■ Dataset records ■
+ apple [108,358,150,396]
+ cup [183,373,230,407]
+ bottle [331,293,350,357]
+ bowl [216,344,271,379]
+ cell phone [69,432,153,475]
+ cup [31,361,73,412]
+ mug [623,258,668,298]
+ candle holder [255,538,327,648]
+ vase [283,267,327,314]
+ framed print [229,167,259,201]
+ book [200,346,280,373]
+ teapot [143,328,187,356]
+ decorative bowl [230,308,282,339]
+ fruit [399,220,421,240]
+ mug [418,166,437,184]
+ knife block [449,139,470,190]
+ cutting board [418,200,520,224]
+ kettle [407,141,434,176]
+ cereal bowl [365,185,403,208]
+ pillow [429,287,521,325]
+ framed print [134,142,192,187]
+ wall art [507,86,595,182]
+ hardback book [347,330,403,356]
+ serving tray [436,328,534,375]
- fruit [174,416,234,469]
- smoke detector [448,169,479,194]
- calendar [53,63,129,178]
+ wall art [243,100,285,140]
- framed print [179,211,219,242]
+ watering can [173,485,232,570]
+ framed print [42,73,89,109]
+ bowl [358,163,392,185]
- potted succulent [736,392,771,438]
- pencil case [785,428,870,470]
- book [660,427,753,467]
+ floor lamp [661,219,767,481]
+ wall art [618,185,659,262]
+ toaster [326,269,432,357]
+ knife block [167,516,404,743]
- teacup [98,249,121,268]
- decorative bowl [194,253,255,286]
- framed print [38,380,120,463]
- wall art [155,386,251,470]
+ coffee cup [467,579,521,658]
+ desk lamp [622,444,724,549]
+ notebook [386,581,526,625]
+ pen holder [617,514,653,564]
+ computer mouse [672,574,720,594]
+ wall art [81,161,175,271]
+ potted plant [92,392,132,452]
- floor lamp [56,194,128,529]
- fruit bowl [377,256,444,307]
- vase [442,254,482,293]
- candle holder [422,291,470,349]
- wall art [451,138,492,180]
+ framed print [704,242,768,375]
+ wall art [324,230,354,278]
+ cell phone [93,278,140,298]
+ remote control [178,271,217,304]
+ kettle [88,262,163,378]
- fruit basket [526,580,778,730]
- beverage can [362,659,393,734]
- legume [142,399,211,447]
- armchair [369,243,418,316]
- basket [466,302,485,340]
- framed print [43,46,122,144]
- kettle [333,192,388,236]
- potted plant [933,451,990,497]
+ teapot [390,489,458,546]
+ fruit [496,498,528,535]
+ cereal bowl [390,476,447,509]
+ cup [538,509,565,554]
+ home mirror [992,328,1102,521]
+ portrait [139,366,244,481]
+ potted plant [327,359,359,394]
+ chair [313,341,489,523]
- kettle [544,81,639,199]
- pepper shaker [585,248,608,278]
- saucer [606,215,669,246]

■ WORK INSTRUCTION ■
From the line containing "floor lamp [661,219,767,481]" down to the last line of the records above, print every line exactly, with both ends kept.

■ RESPONSE TO THIS TASK ■
+ floor lamp [661,219,767,481]
+ wall art [618,185,659,262]
+ toaster [326,269,432,357]
+ knife block [167,516,404,743]
- teacup [98,249,121,268]
- decorative bowl [194,253,255,286]
- framed print [38,380,120,463]
- wall art [155,386,251,470]
+ coffee cup [467,579,521,658]
+ desk lamp [622,444,724,549]
+ notebook [386,581,526,625]
+ pen holder [617,514,653,564]
+ computer mouse [672,574,720,594]
+ wall art [81,161,175,271]
+ potted plant [92,392,132,452]
- floor lamp [56,194,128,529]
- fruit bowl [377,256,444,307]
- vase [442,254,482,293]
- candle holder [422,291,470,349]
- wall art [451,138,492,180]
+ framed print [704,242,768,375]
+ wall art [324,230,354,278]
+ cell phone [93,278,140,298]
+ remote control [178,271,217,304]
+ kettle [88,262,163,378]
- fruit basket [526,580,778,730]
- beverage can [362,659,393,734]
- legume [142,399,211,447]
- armchair [369,243,418,316]
- basket [466,302,485,340]
- framed print [43,46,122,144]
- kettle [333,192,388,236]
- potted plant [933,451,990,497]
+ teapot [390,489,458,546]
+ fruit [496,498,528,535]
+ cereal bowl [390,476,447,509]
+ cup [538,509,565,554]
+ home mirror [992,328,1102,521]
+ portrait [139,366,244,481]
+ potted plant [327,359,359,394]
+ chair [313,341,489,523]
- kettle [544,81,639,199]
- pepper shaker [585,248,608,278]
- saucer [606,215,669,246]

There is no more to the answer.